■ Texto para leitura ■
No último dia útil de 2016, foi publicada a LC 157/16 que, exercendo o seu papel de norma geral em matéria tributária1, prescreveu novas regras sobre a cobrança do Imposto sobre Serviços (ISS) a serem seguidas pelos Municípios e pelo DF. De forma sintética, três são as regras principais dessa legislação complementar nacional que devem ser observadas desde já no processo de atualização da legislação municipal que trata da cobrança do ISS de cada ente federado.
1. Alíquota mínima de ISS e improbidade administrativa
O primeiro ponto a ser observado é a inclusão do art. 8º-A no texto da LC 116/03 com a prescrição de que o valor mínimo de alíquota que poderá ser adotado pelos municípios e pelo DF para a cobrança do ISS é de 2% (dois por cento). Além disso, o §1º desse art. 8º-A estabeleceu que o ISS "não será objeto de concessão de isenções, incentivos ou benefícios tributários ou financeiros, inclusive de redução de base de cálculo ou de crédito presumido ou outorgado, ou sob qualquer outra forma que resulte, direta ou indiretamente, em carga tributária menor que a decorrente da aplicação da alíquota mínima estabelecida no caput, exceto para os serviços a que se referem os subitens 7.02, 7.05 e 16.01 da lista anexa" à LC 116/03.

■ Material fornecido ■
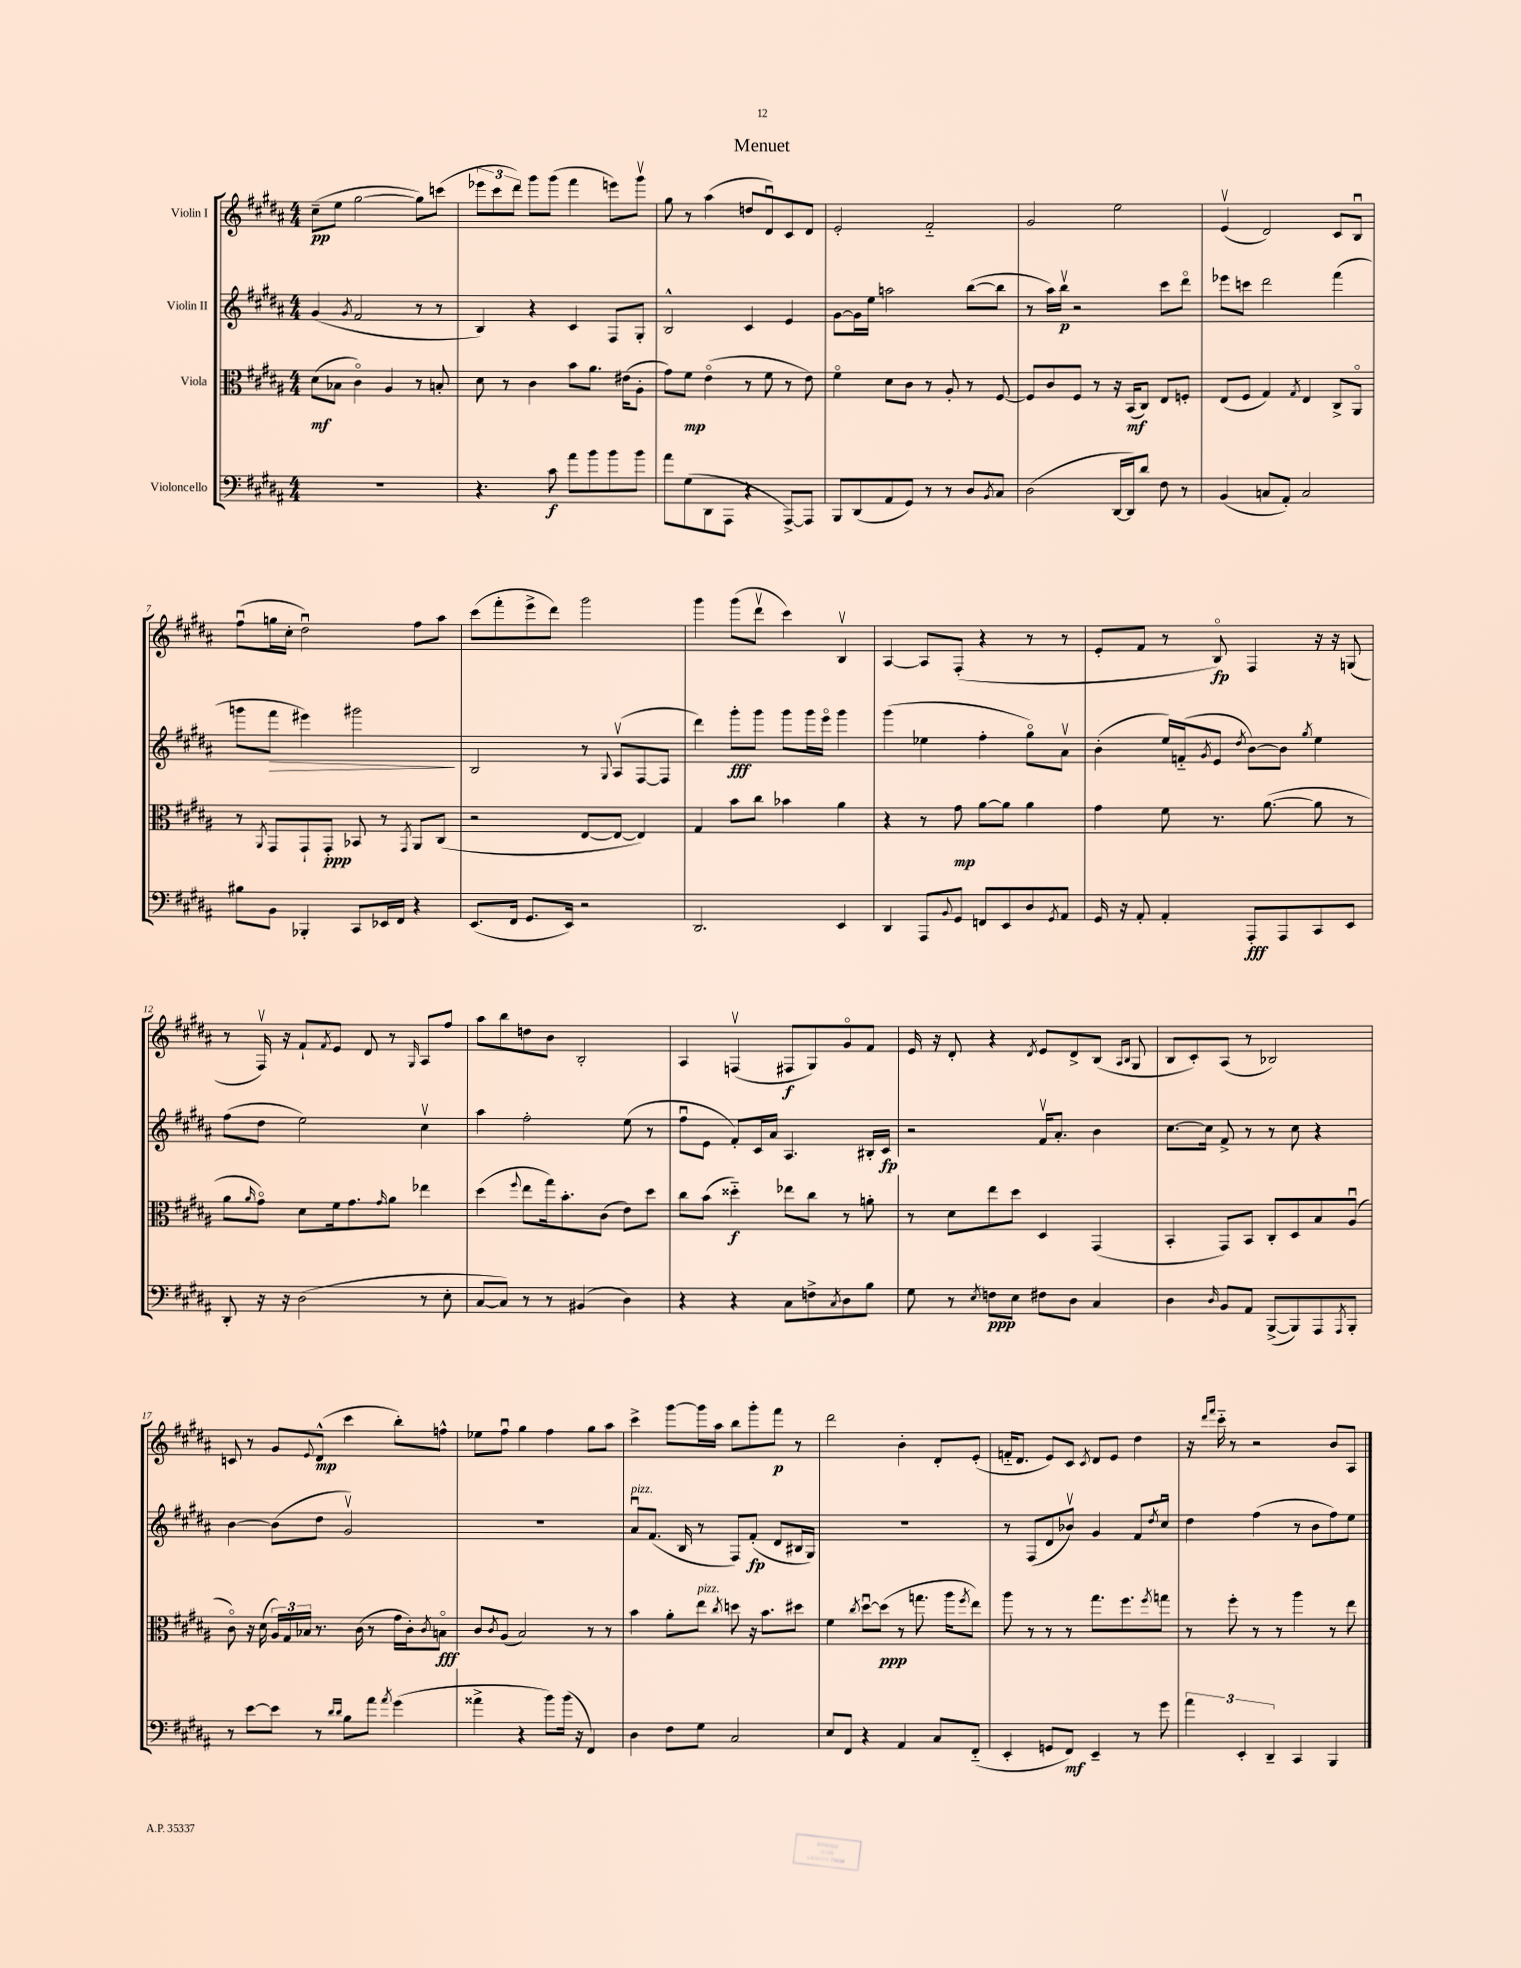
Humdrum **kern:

**kern	**kern	**kern	**kern
*staff4	*staff3	*staff2	*staff1
*clefF4	*clefC3	*clefG2	*clefG2
*k[f#c#g#d#a#]	*k[f#c#g#d#a#]	*k[f#c#g#d#a#]	*k[f#c#g#d#a#]
*M4/4	*M4/4	*M4/4	*M4/4
1r	(8d#	(4g#	(8cc#~
.	8B-	.	8ee
.	.	8qg#	.
.	4c#o)	2f#	[2gg#
.	4A#	.	.
.	8r	8r	8gg#])
.	8B'	8r	(8ccc
=	=	=	=
4.r	8d#	4B)	12eee-
.	.	.	12ccc#
.	8r	.	.
.	.	.	12ddd#)
.	4c#	4r	8ggg#
8c#	.	.	(8ggg#
8a#	8b	4c#	4fff#
8b	8.a#	.	.
8b	.	8F#	8eee)
.	(16e#	.	.
8b	8A#'	8G#'	8ggg#v
=	=	=	=
8a#	8g#)	2B^^	8gg#
(8G#	8f#	.	8r
8DD#	(4eo	.	(4aa#
8AAA#	.	.	.
4r	8r	4c#	8dd
.	8f#	.	8d#u)
[8AAA#^)	8r	4e	8c#
8AAA#]	8e)	.	8d#
=	=	=	=
8BBB	4f#o	[8g#	2e'
(8DD#	.	16g#]	.
.	.	16ee	.
8AA#	8d#	2aa	.
8GG#)	8c#	.	.
8r	8r	.	2f#'~
8r	8A#'	.	.
8D#	8r	([8bb	.
8qBB	.	.	.
8C#	[8F#	8bb]	.
=	=	=	=
(2D#	8F#]	8r	2g#
.	8c#	16aa#)	.
.	.	16bbv	.
.	8F#	2r	.
.	8r	.	.
[16DD#	16r	.	2ee
16DD#])	(16BB	.	.
8d#	8C#)	.	.
8F#	8E	8ccc#	.
8r	8F'	8ddd#o	.
=	=	=	=
(4BB	(8E	8eee-	(4ev
.	8F#	8ccc	.
8C	4G#)	2ddd#	2d#)
8AA#')	.	.	.
.	8qG#	.	.
2C	4E	.	.
.	8C#^	(4fff#	8c#
.	8AA#o	.	8Bu
=	=	=	=
8B#	8r	8ggg	(8ff#u
.	8qAA#	.	.
8BB	8GG#	8fff#	16gg
.	.	.	16cc#'
4BBB-'	8GG#`	4eee#)	2dd#u)
.	8GG#'	.	.
8CC#	8BB-	2ggg#	.
16EE-	8r	.	.
16FF#	.	.	.
.	8qGG#	.	.
4r	8AA#	.	8ff#
.	(8C#	.	8aa#
=	=	=	=
(8.EE	2r	2B	(8ccc#
.	.	.	8fff#'
16FF#	.	.	.
8.GG#	.	.	8eee^
.	.	.	8ddd#)
16EE)	.	.	.
2r	[8E	8r	2ggg#
.	.	8qqG#	.
.	8E_	(8A#v	.
.	4E])	[8F#	.
.	.	8F#]	.
=	=	=	=
2.DD#	4G#	4ddd#)	4ggg#
.	8b	8ggg#'	(8ggg#
.	8cc#	8ggg#	8ddd#v
.	4b-	8ggg#	4ccc#)
.	.	16ggg#	.
.	.	16eeeo	.
4EE	4a#	4ggg#	4Bv
=	=	=	=
4DD#	4r	(4ggg#	[4A#
8AAA#	8r	4ee-	8A#]
8qqBB	.	.	.
8GG#	8g#	.	(8F#'
8FF	[8a#	4ff#'	4r
8EE	8a#]	.	.
8D#	4a#	8gg#o)	8r
8qGG#	.	.	.
8AA#	.	8a#v	8r
=	=	=	=
16GG#	4g#	(4b'	8e'
16r	.	.	.
8AA#'	.	.	8f#
4AA#'	8f#	16ee)	8r
.	.	(16f'~	.
.	.	8qg#	.
.	8.r	8e	8Bo)
.	.	8qdd#	.
8AAA#'	.	[8b)	4F#
.	([8.a#	.	.
8AAA#	.	8b]	.
.	.	8qgg#	.
8CC#	8a#]	4ee	16r
.	.	.	16r
8EE	8r	.	(8G
=	=	=	=
8DD#'	8a#	(8ff#	8r
.	16qqa#	.	.
16r	8g#o)	8dd#	16F#v)
16r	.	.	16r
(2D#	8d#	2ee)	8f#`
.	.	.	8qf#
.	16f#	.	8e
.	8.g#	.	.
.	.	.	8d#
.	16qqg#	.	.
.	8a#	.	8r
.	.	.	16qqG#
8r	4ee-	4cc#v	8A#
8E'	.	.	8ff#
=	=	=	=
[8C#	(4dd#	4aa#	8aa#
8C#])	.	.	8bb
.	8qqff#	.	.
8r	8ee	2ff#'	8dd
8r	16gg#)	.	8b
.	8.b'	.	.
(4BB#	.	.	2B'
.	(8c#	.	.
4D#)	8e)	(8ee	.
.	8dd#	8r	.
=	=	=	=
4r	8cc#	8ff#u	4A#
.	(8b	8e	.
4r	4dd##'~)	8f#')	(4Fv
.	.	16c#	.
.	.	16a#	.
8C#	8ee-	4.A#	8F#
8F^	8cc#	.	8G#)
8qC#	.	.	.
8D#	8r	.	8g#o
8B	8a'	16B#'	8f#
.	.	16c#	.
=	=	=	=
8G#	8r	2r	16e
.	.	.	16r
8r	8d#	.	8d#'
8qE	.	.	.
8F	8ee	.	4r
8E	8dd#	.	.
.	.	.	8qd#
8F#	4D#	16f#v	8e
.	.	8.a#'	.
8D#	.	.	8d#^
4C#	(4GG#	4b	(8B
.	.	.	16qqA#
.	.	.	16qqB
.	.	.	8G#
=	=	=	=
4D#	4BB'	[8.cc#	8B
.	.	.	8c#')
.	.	16cc#]	.
16qqD#	.	.	.
8BB	8GG#)	8f#^	(8A#
8AA#	8BB	8r	8r
([8BBB^	8C#'	8r	2B-)
8BBB])	8D#	8cc#	.
8AAA#	8B	4r	.
8qAAA#	.	.	.
8BBB'	(8A#u	.	.
=	=	=	=
8r	8c#o)	[4b	8c
[8e	16r	.	8r
.	(16d#	.	.
8e]	24A#)	(8b]	8g#
.	24G#	.	.
.	24B-	.	.
.	.	.	8qqe
8r	8.r	8dd#	(8d#^^
16qqd#	.	.	.
16qqd#	.	.	.
8B	.	2g#v)	4ccc#
.	(16c#	.	.
8a#	8r	.	.
8qa#	.	.	.
(4g#	16g#	.	8bb')
.	16c#')	.	.
.	8qc#	.	.
.	8Bo	.	8ff^^
=	=	=	=
4a##^	8c#	1r	8ee-
.	8qc#	.	.
.	(8A#	.	8ff#u
4r	2B)	.	4gg#
8b)	.	.	4ff#
(16b	.	.	.
16r	.	.	.
4FF#)	8r	.	8gg#
.	8r	.	8aa#
=	=	=	=
4D#	4b	8a#u	4ccc#^
.	.	(8.f#	.
8F#	8a#'	.	[8ggg#
.	.	16B	.
8G#	8ee	8r	16ggg#]
.	.	.	16aa#
.	8qcc#	.	.
2C#	8dd	8F#)	8bb
.	16r	(8f#'	8ggg#'
.	8.b	.	.
.	.	8d#	8fff#
.	8dd#	16B#	8r
.	.	16G#)	.
=	=	=	=
8E	4f#	1r	2ddd#
8FF#	.	.	.
.	8qcc#	.	.
4r	[8dd#u	.	.
.	(8dd#]	.	.
4AA#	8r	.	4b'
.	8.gg	.	.
8C#	.	.	8d#'
.	16aa#	.	.
.	8qff#	.	.
(8FF#'~	8ee)	.	(8e'
=	=	=	=
4EE'	8aa#	8r	16f'~
.	.	.	8.d#
.	8r	(8F#	.
8GG	8r	8d#	8e)
8FF#)	8r	8b-v)	8c#
.	.	.	8qc#
4EE~	8.gg#	4g#	8d#
.	.	.	8e
.	8.ff#	.	.
8r	.	8f#	4dd#
.	8qff#	8qdd#	.
8g#	8gg	8cc#u	.
=	=	=	=
6a#	8r	4dd#	16r
.	.	.	16qqddd#
.	.	.	16qqfff#
.	.	.	16ccc#'~
.	8ff#'	.	8r
6EE'	.	.	.
.	8r	(4ff#	2r
6DD#~	.	.	.
.	8r	.	.
4CC#	4aa#	8r	.
.	.	8b	.
4BBB	8r	8ff#)	8b
.	8ee	8ee	8A#
==	==	==	==
*-	*-	*-	*-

■ Objetivos ■
• A. Transcreva o trecho do texto sobre o ISS que começa em "1. Alíquota mínima" e vai até "à LC 116/03.".
• B. Dê continuidade ao texto sobre o ISS a partir do ponto em que ele para.

■ Respostas ■
• A.
1. Alíquota mínima de ISS e improbidade administrativa
O primeiro ponto a ser observado é a inclusão do art. 8º-A no texto da LC 116/03 com a prescrição de que o valor mínimo de alíquota que poderá ser adotado pelos municípios e pelo DF para a cobrança do ISS é de 2% (dois por cento). Além disso, o §1º desse art. 8º-A estabeleceu que o ISS "não será objeto de concessão de isenções, incentivos ou benefícios tributários ou financeiros, inclusive de redução de base de cálculo ou de crédito presumido ou outorgado, ou sob qualquer outra forma que resulte, direta ou indiretamente, em carga tributária menor que a decorrente da aplicação da alíquota mínima estabelecida no caput, exceto para os serviços a que se referem os subitens 7.02, 7.05 e 16.01 da lista anexa" à LC 116/03.

• B.
Entretanto, não se trata, na verdade, de um limite tão novo assim. O art. 156, §3º, inciso I da Constituição Federal já determinava, desde a EC 3/93, que caberia à lei complementar fixar as alíquotas máximas e mínimas do ISS. Por sua vez, o Ato das Disposições Constitucionais Transitórias, com a alteração feita pela EC 37/02, passou a prever expressamente em seu art. 88, inciso I, que, enquanto não fosse estipulada, em lei complementar, a alíquota mínima do ISS, ela seria de 2% (dois por cento).
Considerando que a lei complementar atualmente vigente que trata sobre a cobrança de ISS é a LC 116/03 e que, até então, essa lei prescrevia, em seu art. 8º, apenas um valor máximo de alíquota que poderia ser adotado na cobrança do ISS, que era e ainda é de 5% (cinco por cento)2, é possível afirmar que o valor mínimo de 2% previsto pelo ADCT já era plenamente aplicável e de observância obrigatória pelos municípios e pelo DF antes mesmo da edição da LC 157/16. Podemos fundamentar esse entendimento nas lições do professor Aires F. Barreto, quando analisou o advento da mencionada EC 37/2002, conforme transcrito a seguir:
Não havia nas Constituições anteriores a figura da alíquota mínima (...) até o recente advento da Emenda Constitucional 37, de 12 de junho de 2002. Por força dessa Emenda – até que lei complementar disponha a respeito – a alíquota mínima do ISS será de 2% (dois por cento), exceto, diz a Emenda, 'para os serviços a que se referem os itens 32, 33 e 34 da Lista de Serviços anexa ao decreto-lei 406, de 31 de dezembro de 1968'.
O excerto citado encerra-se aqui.